Lett Appl Microbiol. 2017 May;64(5):343-349. doi: 10.1111/lam.12723.
This study evaluated the potential of probiotic bacteria to inhibit growth and cell adhesion of the bovine respiratory pathogen Mannheimia haemoltyica serotype 1. The inhibitory effects of nine probiotic strains (Lactobacillus acidophilus, Lactobacillus casei, Lactobacillus helveticus, Lactobacillus plantarum, Lactobacillus rhamnosus, Lactococcus lactis, Streptococcus thermophilus and two Paenibacillus polymyxa strains) against M. haemolytica were evaluated using a spot-on-lawn method. Probiotic strains were then tested for their adherence to bovine bronchial epithelial (BBE) cells and the ability to displace and compete against M. haemolytica on BBE. Except for S. thermophilus, all probiotic strains inhibited the growth of M. haemolytica, with zones of inhibition ranging between 12 and 19 mm. Lactobacillus strains and Lactococcus lactis displayed greater (P < 0·05) BBE adhesion compared with M. heamolytica (8·3%) and other probiotics (<2·2%). Strains of P. polymyxa and L. acidophilus caused the greatest reduction in M. haemolytica adherence, through both displacement and competition, compared with other probiotics. The results of this study suggest that probiotics may have the potential to colonize the bovine respiratory tract, and exert antagonistic effects against M. haemolytica serotype 1.

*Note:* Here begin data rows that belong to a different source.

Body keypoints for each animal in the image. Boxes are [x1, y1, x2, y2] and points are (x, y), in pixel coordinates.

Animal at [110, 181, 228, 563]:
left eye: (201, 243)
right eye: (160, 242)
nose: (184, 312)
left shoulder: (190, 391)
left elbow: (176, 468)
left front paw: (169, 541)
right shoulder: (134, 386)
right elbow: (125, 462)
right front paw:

A common method to control bovine respiratory disease (BRD) in feedlots is through mass medication with antibiotics upon cattle entry (i.e. metaphylaxis). Increasingly, antimicrobial resistance in BRD bacterial pathogens has been observed in feedlots, which may have important implications for cattle health. In this study, probiotic strains were shown to adhere to bovine respiratory cells and inhibit the BRD pathogen M. haemolytica serotype 1 through competition and displacement. Probiotics may therefore offer a mitigation strategy to reduce BRD bacterial pathogens, in place of metaphylactic antimicrobials.
本研究评估了益生菌抑制牛呼吸道病原体溶血曼氏杆菌1型生长和细胞黏附的潜力。使用点种法评估了9种益生菌菌株(嗜酸乳杆菌、干酪乳杆菌、瑞士乳杆菌、植物乳杆菌、鼠李糖乳杆菌、乳酸乳球菌、嗜热链球菌和两株多粘芽孢杆菌)对溶血曼氏杆菌的抑制作用。随后测试了益生菌菌株对牛支气管上皮(BBE)细胞的黏附能力,以及在BBE细胞上取代和竞争溶血曼氏杆菌的能力。除嗜热链球菌外,所有益生菌菌株均抑制了溶血曼氏杆菌的生长,抑菌圈直径在12至19毫米之间。与溶血曼氏杆菌(8.3%)和其他益生菌(<2.2%)相比,乳杆菌属菌株和乳酸乳球菌对BBE细胞的黏附性更强(P<0.05)。与其他益生菌相比,多粘芽孢杆菌和嗜酸乳杆菌菌株通过取代和竞争作用,最大程度地降低了溶血曼氏杆菌的黏附。本研究结果表明,益生菌可能有定殖于牛呼吸道并对溶血曼氏杆菌1型发挥拮抗作用的潜力。
在饲养场控制牛呼吸道疾病(BRD)的常用方法是在牛入场时通过大量使用抗生素进行预防性投药(即群体预防)。在饲养场中,越来越多地观察到BRD细菌病原体出现抗菌药物耐药性,这可能对牛的健康产生重要影响。在本研究中,益生菌菌株显示出能黏附于牛呼吸道细胞,并通过竞争和取代作用抑制BRD病原体溶血曼氏杆菌1型。因此,益生菌可能提供一种替代预防性抗菌药物的策略,以减少BRD细菌病原体。